Among the hypotheses that make up a theory, it is reasonable to trust those that have withstood more attempts to disprove them-that is, those that have been studied longer or are the basis for more successful predictions-than those that have not. To return to the example of the discovery of Neptune, the decision of scientists at the time to follow Newtonian mechanics need not be explained solely as a methodological decision that is difficult to explain. The fundamental hypotheses of Newtonian mechanics include the inverse square law of gravity and the laws of force and acceleration, and many of the predictions derived from Newtonian mechanics are based on these hypotheses in common. The basic hypotheses of Newtonian mechanics have received a kind of historical validation in that they have withstood the attempts to disprove them by the entire field of Newtonian mechanics up to that point. It is therefore reasonable for a practical researcher to consider the possibility that the underlying hypothesis contained in the hard core is wrong, rather than the possibility that the other, protective hypotheses on which the predictions and observations are based are wrong. And so it takes a long period of unresolved, decisive error to dismiss a basic hypothesis.

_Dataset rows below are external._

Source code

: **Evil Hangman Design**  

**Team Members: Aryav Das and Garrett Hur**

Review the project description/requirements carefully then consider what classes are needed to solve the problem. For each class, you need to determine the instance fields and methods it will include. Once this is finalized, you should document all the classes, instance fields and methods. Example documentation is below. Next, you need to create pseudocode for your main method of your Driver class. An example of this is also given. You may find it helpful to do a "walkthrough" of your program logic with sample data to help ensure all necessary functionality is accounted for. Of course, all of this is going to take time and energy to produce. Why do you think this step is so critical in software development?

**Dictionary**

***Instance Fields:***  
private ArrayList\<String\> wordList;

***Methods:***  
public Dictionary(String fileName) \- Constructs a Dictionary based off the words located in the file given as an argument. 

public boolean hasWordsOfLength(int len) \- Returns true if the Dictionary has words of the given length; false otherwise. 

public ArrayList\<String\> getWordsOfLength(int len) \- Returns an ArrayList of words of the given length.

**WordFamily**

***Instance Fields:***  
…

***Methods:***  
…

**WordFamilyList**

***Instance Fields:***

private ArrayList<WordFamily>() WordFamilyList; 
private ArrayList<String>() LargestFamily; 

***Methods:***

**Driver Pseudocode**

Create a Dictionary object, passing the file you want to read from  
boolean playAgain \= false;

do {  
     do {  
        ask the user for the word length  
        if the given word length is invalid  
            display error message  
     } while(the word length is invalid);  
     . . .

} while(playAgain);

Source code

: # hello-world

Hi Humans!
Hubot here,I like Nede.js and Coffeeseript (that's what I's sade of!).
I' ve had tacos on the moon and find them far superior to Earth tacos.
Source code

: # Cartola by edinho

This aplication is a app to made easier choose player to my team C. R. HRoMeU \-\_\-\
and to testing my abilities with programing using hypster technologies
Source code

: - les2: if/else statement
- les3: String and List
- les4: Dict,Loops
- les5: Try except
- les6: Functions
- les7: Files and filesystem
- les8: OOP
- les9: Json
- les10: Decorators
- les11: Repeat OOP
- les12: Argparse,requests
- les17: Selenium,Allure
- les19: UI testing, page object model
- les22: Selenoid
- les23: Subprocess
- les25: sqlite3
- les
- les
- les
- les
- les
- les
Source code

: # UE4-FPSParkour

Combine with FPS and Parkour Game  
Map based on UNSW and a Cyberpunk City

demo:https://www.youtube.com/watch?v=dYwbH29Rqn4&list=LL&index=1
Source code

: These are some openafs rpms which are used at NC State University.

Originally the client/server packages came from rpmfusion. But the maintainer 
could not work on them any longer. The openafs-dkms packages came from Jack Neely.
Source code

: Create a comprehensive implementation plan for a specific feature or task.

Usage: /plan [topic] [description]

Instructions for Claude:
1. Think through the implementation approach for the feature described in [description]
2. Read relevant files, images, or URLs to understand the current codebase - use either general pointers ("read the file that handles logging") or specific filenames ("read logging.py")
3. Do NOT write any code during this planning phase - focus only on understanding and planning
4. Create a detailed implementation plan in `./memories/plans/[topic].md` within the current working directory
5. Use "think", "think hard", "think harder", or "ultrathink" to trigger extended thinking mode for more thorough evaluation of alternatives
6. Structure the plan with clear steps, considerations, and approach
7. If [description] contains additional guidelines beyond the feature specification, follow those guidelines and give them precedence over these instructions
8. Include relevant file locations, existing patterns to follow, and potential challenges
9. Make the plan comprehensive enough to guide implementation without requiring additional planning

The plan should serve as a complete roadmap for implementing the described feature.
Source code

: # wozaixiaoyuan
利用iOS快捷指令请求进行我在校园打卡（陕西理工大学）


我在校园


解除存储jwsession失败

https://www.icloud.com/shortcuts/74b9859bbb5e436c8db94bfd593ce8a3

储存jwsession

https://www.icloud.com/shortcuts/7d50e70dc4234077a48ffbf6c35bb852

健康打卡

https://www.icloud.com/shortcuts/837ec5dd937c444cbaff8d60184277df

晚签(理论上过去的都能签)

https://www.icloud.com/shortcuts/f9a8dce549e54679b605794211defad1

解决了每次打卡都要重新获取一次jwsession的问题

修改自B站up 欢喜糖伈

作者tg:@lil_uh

This idea is unlikely to serve as a basis for choosing between all competing research programs, but it is likely to play a role in judgments between two research programs that are similar in the hypotheses that make up each, but differ in the choice of robust nuclei. That is, there are hypotheses in the structure of some theories that are the basis for more predictions than others, and scientists will tend to choose the research program that has those hypotheses as its robust nuclei based on prior thinking. There is always a chance that an old theory will be disproved, so this tendency can be wrong, but as we have seen, it is not a problem in explaining the development of science.
In this article, we have described Lakatos’s theory, which is a loose adaptation of Popper’s theory to explain historical events, and we have described Charmus’s criticisms and revisions of it. I accepted Charmus’s revised research program, but pointed out that a revised research program that accounts for changes in theory can also suggest common ideas about how researchers choose theories. He agreed with Charmus that it is impossible for a scientist to choose the most successful theory at any given time, but he criticized the idea that scientists cannot consciously follow a methodology when advances in science occur. The impossibility of judging earlier, more successful theories leads to the impossibility of presenting the methodologies that lead individual scientists to success, but it does not lead to the impossibility of presenting the methodologies that individual scientists followed during the period of scientific development. And as one of the guidelines that could be included in such a methodology, he suggested trust in hypotheses that have withstood more disproofs. This discussion is productive because it seeks to explain more of what philosophy of science aims to do, and we can expect to discover or elaborate on these guidelines further, improving our understanding of scientists’ choices.